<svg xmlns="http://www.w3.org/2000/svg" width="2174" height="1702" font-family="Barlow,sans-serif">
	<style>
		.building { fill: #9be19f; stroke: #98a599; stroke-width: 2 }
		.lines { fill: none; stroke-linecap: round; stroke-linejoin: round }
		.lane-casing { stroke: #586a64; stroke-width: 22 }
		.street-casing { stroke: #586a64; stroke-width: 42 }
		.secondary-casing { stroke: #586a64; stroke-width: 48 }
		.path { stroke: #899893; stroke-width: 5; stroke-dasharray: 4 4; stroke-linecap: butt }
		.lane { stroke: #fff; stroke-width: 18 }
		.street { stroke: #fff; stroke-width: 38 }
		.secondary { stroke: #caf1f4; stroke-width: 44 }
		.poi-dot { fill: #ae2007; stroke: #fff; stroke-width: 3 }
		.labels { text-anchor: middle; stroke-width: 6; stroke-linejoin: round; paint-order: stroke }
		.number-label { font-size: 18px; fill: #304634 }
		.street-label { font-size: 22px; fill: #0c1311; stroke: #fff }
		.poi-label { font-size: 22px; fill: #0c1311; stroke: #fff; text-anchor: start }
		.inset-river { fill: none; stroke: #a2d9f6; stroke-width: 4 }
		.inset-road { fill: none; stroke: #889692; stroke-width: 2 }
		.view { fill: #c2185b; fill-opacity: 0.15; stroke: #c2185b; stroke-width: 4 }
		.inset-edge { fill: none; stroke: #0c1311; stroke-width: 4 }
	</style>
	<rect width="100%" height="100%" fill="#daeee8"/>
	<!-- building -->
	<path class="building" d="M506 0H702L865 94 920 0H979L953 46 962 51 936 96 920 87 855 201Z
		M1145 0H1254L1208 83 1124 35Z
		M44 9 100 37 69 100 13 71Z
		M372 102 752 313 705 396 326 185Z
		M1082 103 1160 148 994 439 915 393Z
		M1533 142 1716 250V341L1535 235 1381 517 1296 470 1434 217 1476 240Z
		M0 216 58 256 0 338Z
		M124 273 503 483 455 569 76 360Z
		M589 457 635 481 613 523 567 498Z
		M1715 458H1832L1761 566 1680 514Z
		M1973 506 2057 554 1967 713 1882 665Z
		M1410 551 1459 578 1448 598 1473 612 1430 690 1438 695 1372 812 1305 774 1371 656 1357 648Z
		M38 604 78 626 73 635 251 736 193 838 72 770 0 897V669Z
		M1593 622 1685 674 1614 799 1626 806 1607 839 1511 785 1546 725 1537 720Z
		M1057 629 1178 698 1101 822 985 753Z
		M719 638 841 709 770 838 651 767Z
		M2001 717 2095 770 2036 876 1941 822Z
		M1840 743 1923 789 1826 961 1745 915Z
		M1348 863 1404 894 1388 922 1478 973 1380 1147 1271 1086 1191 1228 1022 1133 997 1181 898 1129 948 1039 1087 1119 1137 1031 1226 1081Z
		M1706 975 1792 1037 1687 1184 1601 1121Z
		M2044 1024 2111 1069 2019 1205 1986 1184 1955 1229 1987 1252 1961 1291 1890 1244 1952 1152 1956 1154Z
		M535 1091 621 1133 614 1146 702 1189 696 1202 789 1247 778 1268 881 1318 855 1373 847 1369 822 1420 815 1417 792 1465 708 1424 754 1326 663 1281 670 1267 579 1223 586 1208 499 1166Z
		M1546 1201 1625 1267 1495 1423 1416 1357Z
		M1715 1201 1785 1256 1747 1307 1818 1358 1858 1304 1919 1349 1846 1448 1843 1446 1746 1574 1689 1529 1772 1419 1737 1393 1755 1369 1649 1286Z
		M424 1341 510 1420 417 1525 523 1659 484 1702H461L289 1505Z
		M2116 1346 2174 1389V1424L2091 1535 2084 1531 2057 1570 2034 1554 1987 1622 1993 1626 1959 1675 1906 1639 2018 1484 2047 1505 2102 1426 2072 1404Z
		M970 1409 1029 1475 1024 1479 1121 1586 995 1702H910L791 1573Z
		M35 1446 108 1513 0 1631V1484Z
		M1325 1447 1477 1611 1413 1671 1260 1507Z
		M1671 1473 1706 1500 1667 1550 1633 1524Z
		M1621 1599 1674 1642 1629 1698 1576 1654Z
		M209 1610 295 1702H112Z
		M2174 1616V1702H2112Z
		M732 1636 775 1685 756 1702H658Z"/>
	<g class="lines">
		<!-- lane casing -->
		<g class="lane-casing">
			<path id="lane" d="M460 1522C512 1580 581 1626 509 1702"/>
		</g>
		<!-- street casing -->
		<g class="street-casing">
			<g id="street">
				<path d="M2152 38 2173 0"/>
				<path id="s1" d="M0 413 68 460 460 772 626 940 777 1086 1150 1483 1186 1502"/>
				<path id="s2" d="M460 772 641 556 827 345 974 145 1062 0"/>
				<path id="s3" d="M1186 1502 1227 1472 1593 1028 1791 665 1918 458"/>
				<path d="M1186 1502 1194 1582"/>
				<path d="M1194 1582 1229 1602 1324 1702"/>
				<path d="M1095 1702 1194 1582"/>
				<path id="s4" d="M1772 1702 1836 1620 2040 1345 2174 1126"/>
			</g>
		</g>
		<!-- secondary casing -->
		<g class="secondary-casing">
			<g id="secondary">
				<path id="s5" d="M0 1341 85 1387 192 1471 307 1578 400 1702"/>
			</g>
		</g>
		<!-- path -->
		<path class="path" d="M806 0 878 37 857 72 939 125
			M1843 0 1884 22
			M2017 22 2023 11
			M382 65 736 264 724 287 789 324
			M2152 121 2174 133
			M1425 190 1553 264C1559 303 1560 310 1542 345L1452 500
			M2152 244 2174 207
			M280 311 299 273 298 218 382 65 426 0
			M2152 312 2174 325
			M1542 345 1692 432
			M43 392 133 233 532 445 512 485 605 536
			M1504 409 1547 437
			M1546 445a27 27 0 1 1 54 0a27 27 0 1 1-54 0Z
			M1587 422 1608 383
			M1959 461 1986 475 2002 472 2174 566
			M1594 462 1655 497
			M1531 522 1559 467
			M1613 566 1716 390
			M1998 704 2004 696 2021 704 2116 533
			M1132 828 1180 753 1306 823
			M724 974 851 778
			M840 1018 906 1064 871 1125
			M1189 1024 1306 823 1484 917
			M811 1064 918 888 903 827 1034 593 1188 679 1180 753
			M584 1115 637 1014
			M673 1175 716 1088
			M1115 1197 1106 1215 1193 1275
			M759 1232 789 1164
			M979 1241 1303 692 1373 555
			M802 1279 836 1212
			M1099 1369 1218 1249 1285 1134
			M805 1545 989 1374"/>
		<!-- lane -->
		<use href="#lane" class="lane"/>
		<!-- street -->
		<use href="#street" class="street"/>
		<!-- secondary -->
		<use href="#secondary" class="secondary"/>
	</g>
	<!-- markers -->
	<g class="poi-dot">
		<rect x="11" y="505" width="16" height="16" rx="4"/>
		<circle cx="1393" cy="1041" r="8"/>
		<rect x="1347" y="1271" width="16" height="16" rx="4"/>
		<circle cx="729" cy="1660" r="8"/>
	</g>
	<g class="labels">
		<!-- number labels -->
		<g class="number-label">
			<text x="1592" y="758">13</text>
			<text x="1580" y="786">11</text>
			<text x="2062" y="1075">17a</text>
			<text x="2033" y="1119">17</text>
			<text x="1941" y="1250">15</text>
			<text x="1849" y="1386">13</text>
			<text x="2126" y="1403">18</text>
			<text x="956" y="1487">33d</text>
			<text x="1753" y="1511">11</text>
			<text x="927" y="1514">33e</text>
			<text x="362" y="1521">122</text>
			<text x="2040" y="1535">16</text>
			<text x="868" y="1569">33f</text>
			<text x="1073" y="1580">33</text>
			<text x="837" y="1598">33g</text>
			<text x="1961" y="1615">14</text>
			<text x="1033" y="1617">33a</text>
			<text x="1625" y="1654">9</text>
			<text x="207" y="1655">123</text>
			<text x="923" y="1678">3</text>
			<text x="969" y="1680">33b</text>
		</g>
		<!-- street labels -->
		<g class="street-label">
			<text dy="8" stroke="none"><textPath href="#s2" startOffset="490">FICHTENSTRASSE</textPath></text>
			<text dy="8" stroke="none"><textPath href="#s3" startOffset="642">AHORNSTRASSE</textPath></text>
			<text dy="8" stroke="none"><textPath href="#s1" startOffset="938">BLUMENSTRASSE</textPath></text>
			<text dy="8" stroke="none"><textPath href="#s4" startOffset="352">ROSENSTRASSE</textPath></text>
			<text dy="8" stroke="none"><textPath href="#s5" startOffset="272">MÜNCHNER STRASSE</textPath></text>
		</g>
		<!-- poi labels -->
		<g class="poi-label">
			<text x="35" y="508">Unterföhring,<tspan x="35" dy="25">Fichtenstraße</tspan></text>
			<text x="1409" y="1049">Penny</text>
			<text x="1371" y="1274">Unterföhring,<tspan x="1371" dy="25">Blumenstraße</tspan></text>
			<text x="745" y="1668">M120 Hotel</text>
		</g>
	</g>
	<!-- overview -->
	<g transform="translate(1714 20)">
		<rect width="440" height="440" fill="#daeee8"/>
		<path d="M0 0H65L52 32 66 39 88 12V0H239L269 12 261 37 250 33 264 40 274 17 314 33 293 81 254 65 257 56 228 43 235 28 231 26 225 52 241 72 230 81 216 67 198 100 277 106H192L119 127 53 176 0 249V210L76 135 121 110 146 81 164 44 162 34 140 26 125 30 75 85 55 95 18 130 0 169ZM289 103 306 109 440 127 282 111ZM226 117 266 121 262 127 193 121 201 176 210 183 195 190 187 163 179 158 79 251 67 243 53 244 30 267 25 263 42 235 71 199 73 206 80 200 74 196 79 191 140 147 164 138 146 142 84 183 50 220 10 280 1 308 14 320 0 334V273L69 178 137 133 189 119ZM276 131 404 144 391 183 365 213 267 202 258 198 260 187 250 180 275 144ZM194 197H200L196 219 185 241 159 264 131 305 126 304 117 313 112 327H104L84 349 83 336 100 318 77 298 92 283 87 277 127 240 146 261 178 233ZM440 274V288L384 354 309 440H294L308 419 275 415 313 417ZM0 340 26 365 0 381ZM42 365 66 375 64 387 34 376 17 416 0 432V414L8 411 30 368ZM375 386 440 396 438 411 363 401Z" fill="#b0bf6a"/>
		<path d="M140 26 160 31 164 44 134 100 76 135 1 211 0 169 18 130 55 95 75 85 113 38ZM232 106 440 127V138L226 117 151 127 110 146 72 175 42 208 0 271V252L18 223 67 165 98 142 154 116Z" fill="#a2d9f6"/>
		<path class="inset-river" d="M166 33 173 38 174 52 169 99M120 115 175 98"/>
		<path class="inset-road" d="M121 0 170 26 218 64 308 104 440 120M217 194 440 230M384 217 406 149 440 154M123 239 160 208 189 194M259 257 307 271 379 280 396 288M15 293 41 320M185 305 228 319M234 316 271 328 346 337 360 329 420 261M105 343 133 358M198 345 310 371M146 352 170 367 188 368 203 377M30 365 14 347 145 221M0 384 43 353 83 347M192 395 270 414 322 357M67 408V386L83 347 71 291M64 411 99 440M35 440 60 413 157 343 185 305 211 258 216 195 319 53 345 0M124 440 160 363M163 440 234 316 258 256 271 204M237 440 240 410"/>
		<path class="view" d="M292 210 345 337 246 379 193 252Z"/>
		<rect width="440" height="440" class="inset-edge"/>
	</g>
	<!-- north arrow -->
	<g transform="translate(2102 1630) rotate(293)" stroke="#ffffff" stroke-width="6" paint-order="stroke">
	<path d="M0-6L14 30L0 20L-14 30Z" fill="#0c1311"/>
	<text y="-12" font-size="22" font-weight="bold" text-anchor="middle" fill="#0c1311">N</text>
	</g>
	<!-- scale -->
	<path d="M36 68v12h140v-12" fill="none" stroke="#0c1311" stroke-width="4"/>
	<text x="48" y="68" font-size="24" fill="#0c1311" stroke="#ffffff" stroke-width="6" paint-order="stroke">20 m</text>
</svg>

━━━━━━━━━━━━━━━━━━━━

• [WORK TO BE COMPLETED]
Copy each line of the preceding material that contains "lines".

• [REPLY TO THE TASK]
		.lines { fill: none; stroke-linecap: round; stroke-linejoin: round }
	<g class="lines">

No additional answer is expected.